◆ Goal of the exercise:
Check the listing below line by line and report how many lines hold "click", with no other words.

◆ Given data:

· · · · · · ·

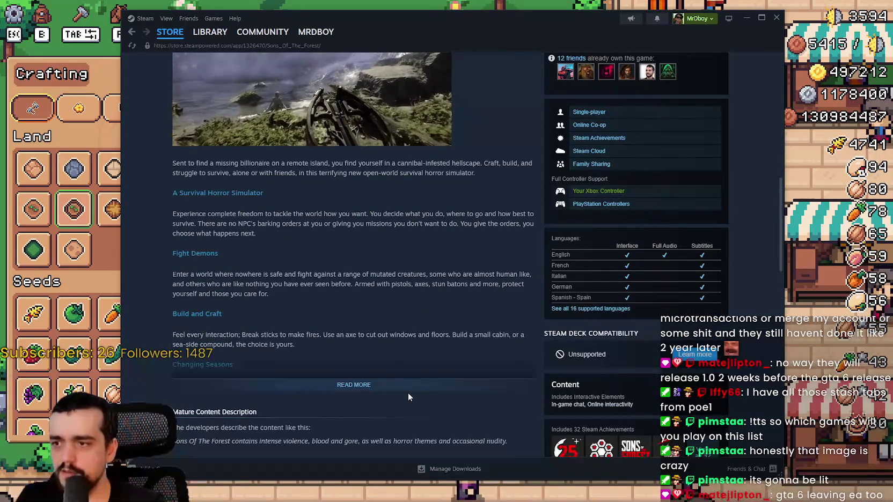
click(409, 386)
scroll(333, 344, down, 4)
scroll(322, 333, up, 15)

· · · · · · ·

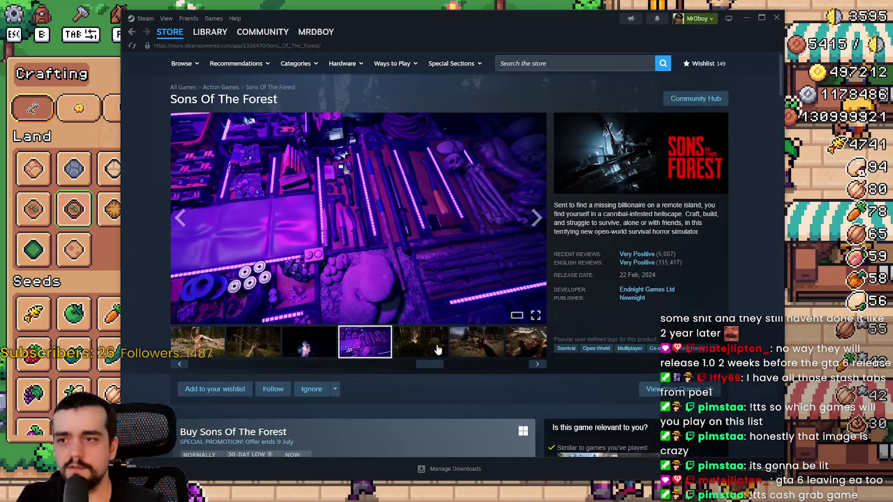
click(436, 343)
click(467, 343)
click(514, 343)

· · · · · · ·

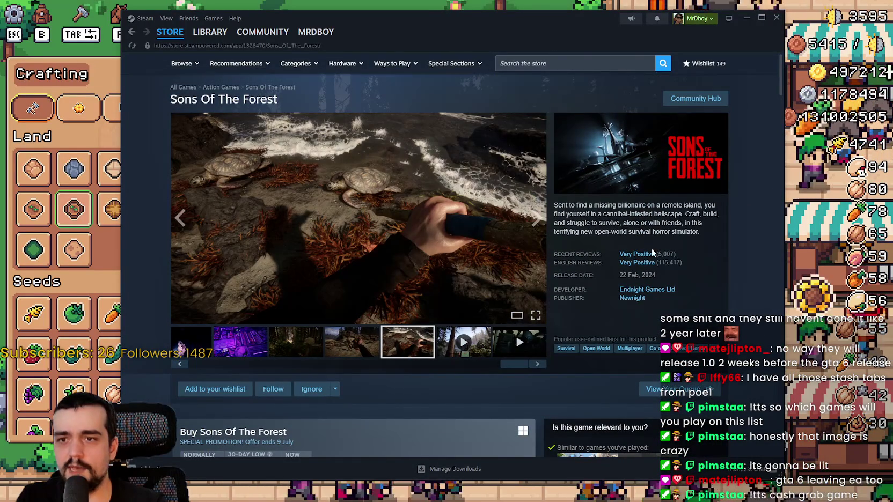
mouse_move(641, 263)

· · · · · · ·

◆ Output of the task:
4